I arrived in the state’s capital, Columbia, where the USC campus is situated. As soon as I stepped off the plane and was greeted with a Southern accent and smile, I knew I was going to fall in love with the city. The USC International Office had arranged for exchange students to be picked up by volunteer drivers who knew the city and campus. This was a great way to be introduced to Columbia, as my volunteer driver gave me a rundown of the city hotspots and was able to point me in the direction of my dorms so I wasn’t completely lost. Without this, move in day could have been a much more daunting experience with thousands of American students also moving into their dorms at the same time.
The USC Columbia Campus is picturesque. As you walk in you can’t help but notice the huge Oak trees that line the iconic ‘Horseshoe’. I lived in Woodrow College which is a dormitory located just off the ‘Horseshoe’ and dates back to 1914. Woodrow has apartment-style configurations and houses both international and domestic students. I lived with two girls from Switzerland and Germany, who I now call two of my closest friends.
I had the opportunity to study subjects I wouldn’t normally take back home through my electives. These included American History, Feminist Theory, Introduction to Drawing and Criminal Law. Classes were different to QUT as attendance was compulsory and participation was strongly encouraged. The professors gave you a lot more opportunity to increase your final grade through things like ‘extra credit’ assignments.
Life in college was just like in the Hollywood movies. It was a constant stream of football games, bonfires, and sorority and fraternity parties. College football makes up a huge part of American culture. I was lucky enough to experience this because I studied in the Fall semester. The college football stadium holds 80,000 people and the spirit of USC students is second to none – making every home game an unforgettable experience.
One of the highlights of my trip was definitely Thanksgiving.
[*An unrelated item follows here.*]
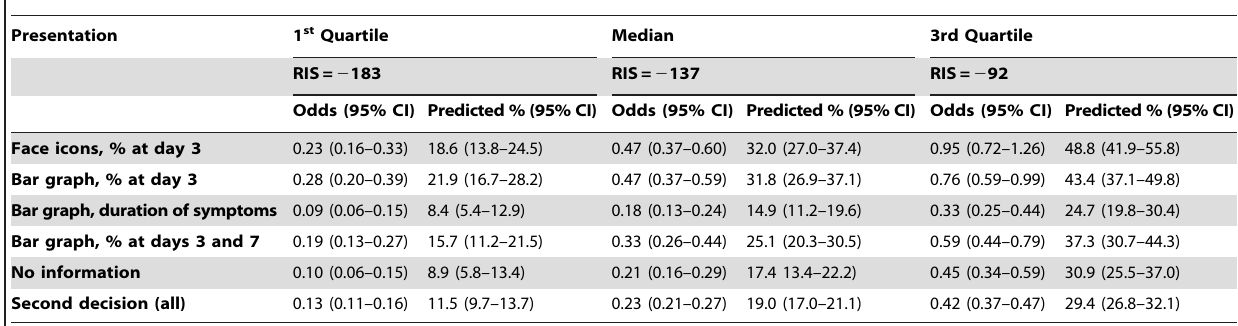
Table 3. Likelihoods for deciding to go to doctor in relation to values (RIS).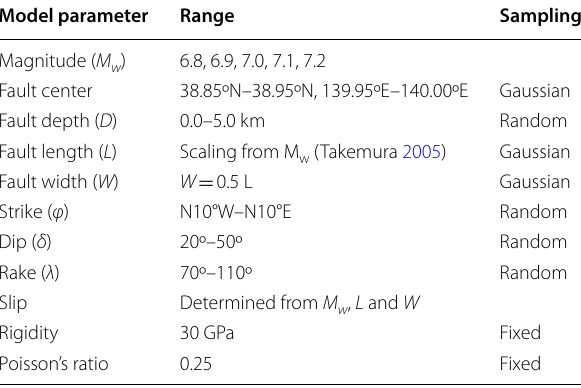
Table 2 Fault parameters of the 1894 Shonai earthquake and its tested ranges and assumed sampling in the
One of my American friends invited me to stay with him and his family at their farmhouse in West Virginia. They showed me true Southern hospitality – hosting a huge Thanksgiving dinner and not letting me lift a finger.
The hardest part of my study abroad semester was saying goodbye to all of the friends I made at USC. I have made not only lifelong American friends but also friends from all around the world. I take comfort in knowing they are all just a Facetime away, and that Columbia will still be waiting for me for when I save up enough funds to go back and visit.